2023-09-25 20:17:54
Justement, je me suis installé rue de Verneuil, où vivait Gainsbourg, à l’été 1991, quelques mois après sa mort, pour ma première tournée de correspondant parisien. J’ai vu avec émerveillement des déclarations d’adoration (entrecoupées ici et là de bile antisémite) former une toile de graffitis sur toute la longueur de sa maison.
Bientôt, le sort de Gainsbourg m’a eu. J’ai écouté les chansons, pleines d’ironie noire et de fatalisme, qui ont fait de lui une force si perturbatrice dans la société française au cours des décennies précédentes.

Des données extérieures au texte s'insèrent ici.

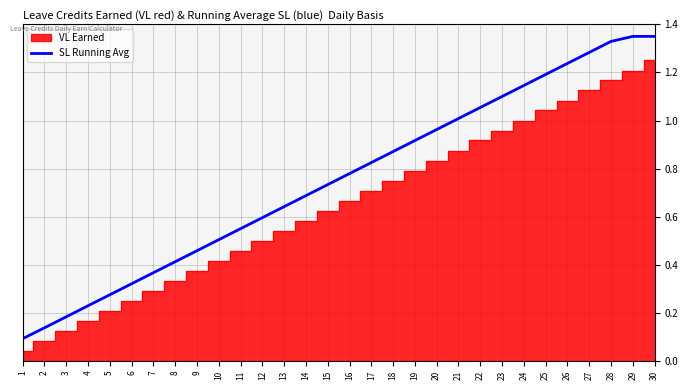

What is the difference between the values at 6 and 9?

0.1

Il était le ménestrel hagard des ébats éhontés, en phase avec l’esprit révolutionnaire des années 1960. C’est le subversif au chaume permanent, détesté par les conservateurs français pour avoir osé, en 1979, transformer La Marseillaise, l’hymne national, en un tube reggae, « Aux Armes et Caetera ». Des vétérans paramilitaires contraignent Gainsbourg à annuler un concert à Strasbourg en 1980, avant-goût de la montée de l’extrême droite française.

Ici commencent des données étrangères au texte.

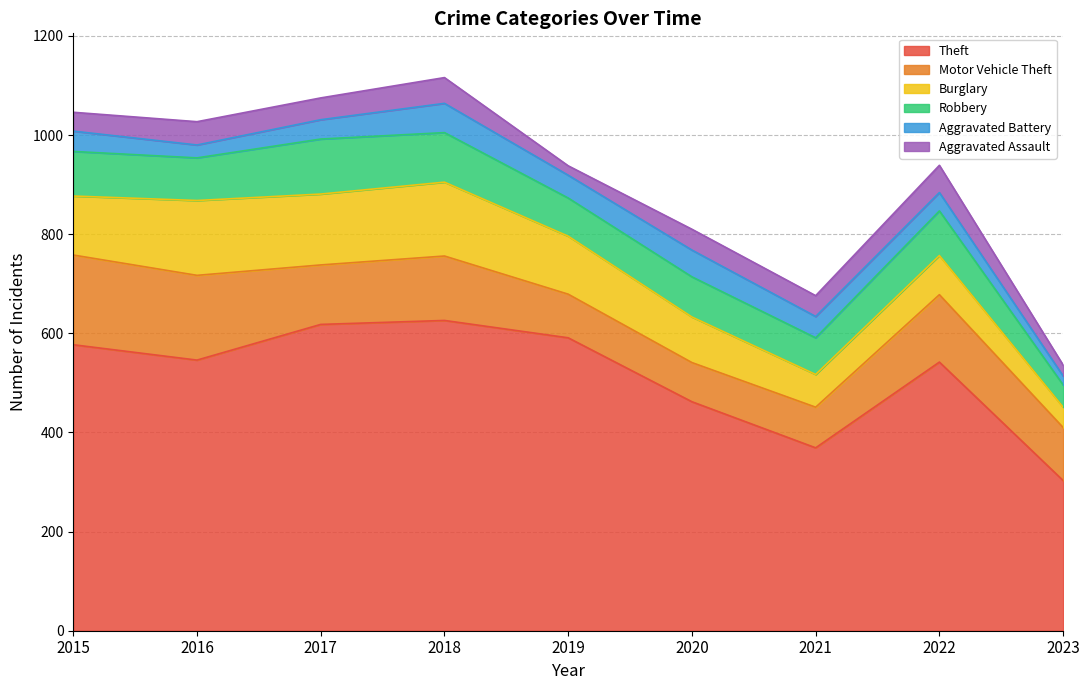

What is the difference between the Burglary values at 2015 and 2023?

78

Il était le Juif qui, dans “Yellow Star”, de l’album “Rock Around the Bunker” de 1975, se moque de son insigne infligé par le bourreau comme d’un prix (“J’ai gagné l’étoile jaune”), ou peut-être de l’emblème d’un shérif, avant concluant : « Difficile pour un juif, la loi de la lutte pour la vie ». Il était l’étranger avec un œil étrange et une prestation grave et plate ; en tant qu’étranger, j’avais beaucoup à apprendre.

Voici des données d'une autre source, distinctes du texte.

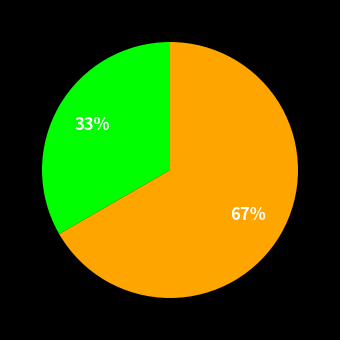

To the nearest percent, what is the average slice percentage?

50%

Une seule chanson, « Le Poinçonneur des Lilas » (ou le poinçonneur du métro Porte des Lilas), sortie en 1958, propulse Gainsbourg vers la gloire. Décrit par l’écrivain Boris Vian comme « l’essence même de l’art musical et lyrique », il évoque la vie désespérée de « l’homme qu’on rencontre mais qu’on ne regarde pas » dans un lieu où il n’y a pas de soleil. Il fait « des trous, des petits trous, toujours des petits trous, des trous pour les secondes, des trous pour les premières », et rêve enfin de tenir un fusil pour « me faire un petit trou » qui le mènera à jamais dans un grand.